Aim: “Serve un riassetto complessivo del Ssr, non solo ospedaliero”

Aim: “Serve un riassetto complessivo del Ssr, non solo ospedaliero”

Aim: “Serve un riassetto complessivo del Ssr, non solo ospedaliero”
Per l’Associazione Italiana Medici Sicilia “il combinato disposto del persistere di un assetto ospedalo-centrico e delle gravi carenze esistenti nel contesto delle cure primarie continuerà a far registrare un sovraccarico della spesa sanitaria ed un abbassamento della qualità e della appropriatezza delle cure”. L'appello a “superare le vecchie logiche ed adottando politiche di sistema”.

“Sono anni, ormai troppi, che, in prossimità dell’approvazione in sede politica della proposta di riordino della rete ospedaliera, in Sicilia va in scena il solito copione: i territori insorgono, i politici si ergono a difensori delle loro istanze, la proposta viene emendata ed il piano non passa il vaglio del Ministero della Salute”. L’Associazione Italiana Medici (Aim) – Sicilia non fa sconti alla politica regionale, impegnata nella commissione tematica dell’Assemblea Regionale Siciliana nella revisione ed approvazione del documento di riordino proposto dalla Giunta Regionale.
 
“Al netto di alcuni preoccupanti disallineamenti tra l’offerta assistenziale ospedaliera ed il bisogno di salute espresso dalla popolazione, frutto più di alchimie politiche che logiche programmatorie, diamo atto all’attuale Governo regionale di aver esitato una proposta di riordino più credibile rispetto alla rete ospedaliera dei sogni, esitata dalla precedente compagine governativa ed avallata dai vertici protempore del Ministero della Salute in prossimità di scadenze elettorali regionali e nazionali. Ma non basta”, incalza l’Aim Sicilia.

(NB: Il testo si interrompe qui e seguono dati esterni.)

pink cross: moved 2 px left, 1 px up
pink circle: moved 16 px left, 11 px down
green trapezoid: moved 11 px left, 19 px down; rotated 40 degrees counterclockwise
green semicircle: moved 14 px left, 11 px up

“La politica regionale – afferma l’Aim Sicilia in una nota – continua ad incorrere nell’errore concettuale di concentrare gli sforzi sull’approvazione della rete ospedaliera, senza aver prima definito, e presentato alla popolazione, un progetto di revisione complessiva del sistema sanitario regionale, che dovrebbe essere tarato sul bisogno di salute espresso dalla popolazione e misurato con indicatori epidemiologici, fatta salva la necessaria valorizzazione delle dotazioni e delle competenze esistenti. Il combinato disposto del persistere di un assetto ospedalo-centrico e delle gravi carenze esistenti nel contesto delle cure primarie continuerà a far registrare un sovraccarico della spesa sanitaria ed un abbassamento della qualità e della appropriatezza delle cure”.

Già in passato, l’AIM-Sicilia ha definito “vuoto di significato qualsivoglia progetto di rete ospedaliera, che non si inserisca in un disegno di revisione complessiva della sanità regionale, fondato su un sistema integrato delle cure e su un serio piano di sviluppo delle cure primarie, tale da assorbire nel territorio il crescente bisogno delle cronicità ascrivibile all’invecchiamento della popolazione”.  “Sin quanto continueranno a prevalere le logiche dell’interesse di parte e la politica sarà ispirata più dalla rincorsa del consenso che dalle scelte di sistema – insiste l’associazione -, la sostenibilità del servizio sanitario regionale sarà a serio rischio, come dimostra la relazione della Corte dei Conti sul rendiconto sull'esercizio finanziario del 2017, che ha evidenziato come in Sicilia l’incidenza della spesa sanitaria è stata pari al 63,7 per cento dell'intera spesa della Regione”.

Per l’Aim “è venuto il momento di fare un’operazione verità coi cittadini. In assenza di un netta inversione di tendenza, la politica siciliana tutta, dopo il recente dissesto del Comune di Catania, si renderà responsabile del default della sanità siciliana e, con essa, della Regione”.